Elaborated over a writing career that spans half a century — a career crowned with every honour save the Nobel Prize — Don DeLillo’s great project has been to explore a world where paranoia is not only warranted but healthy, a sane response to imminent threat, man-made or otherwise. He didn’t win the Nobel again this year, and may never, but his literary stature remains colossal. He’s revered as a writer and also as a prophet, a bard who sings our future into being.
His very short, bracingly bleak new novel The Silence is DeLillo distilled. Anyone who doesn’t like the taste will find it unendurable; for fans it’s a straight shot of the good stuff.
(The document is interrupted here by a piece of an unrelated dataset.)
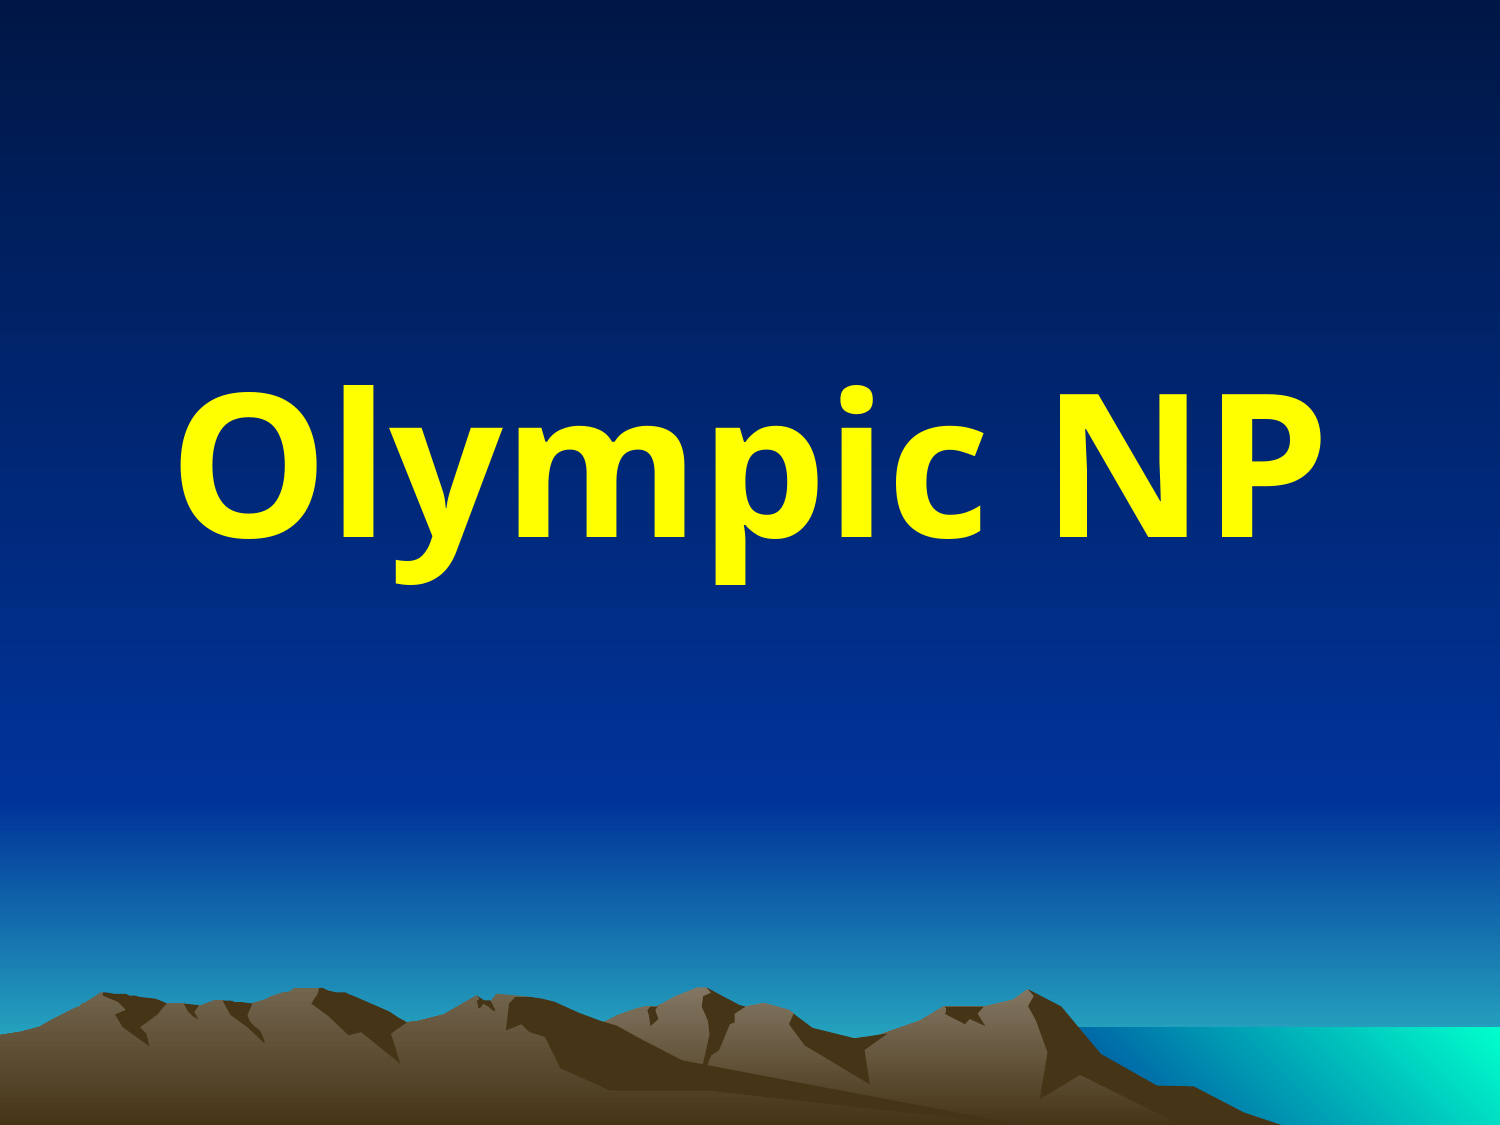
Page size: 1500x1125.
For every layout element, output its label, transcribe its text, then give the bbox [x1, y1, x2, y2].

text_box Olympic NP [53, 330, 1447, 796]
The first scene is wholly static: a couple buckled up in their seats on a plane bringing them home from Paris to New York. Bored, exhausted, unable to sleep, the man, Jim, begins to recite the information on the screen:
‘Okay. Altitude thirty-three thousand and two feet. Nice and precise,’ he said. ‘Température extérieure minus fifty-eight C… Arrival time sixteen thirty-two. Speed four seventy-one mph. Time to destination three thirty-four.’
Jim’s wife, Tessa, a poet, is hunched over a small blue notebook, writing. ‘Filling time. Being boring. Living life.’ The stasis, the boredom — it’s all a lie, a comforting delusion. As Jim’s recitation ought to remind us, they’re hurtling through the sky, defying gravity, risking death. They’re heading in fact for a crash landing.
Jim and Tessa are expected later that afternoon in the Manhattan apartment of Diane and Max. It’s Super Bowl Sunday, 2022, and the two couples and another man, Martin, were supposed to watch the game together, a banal American ritual. But something inexplicable happens: just before kick-off, the television goes blank, the phones go blank.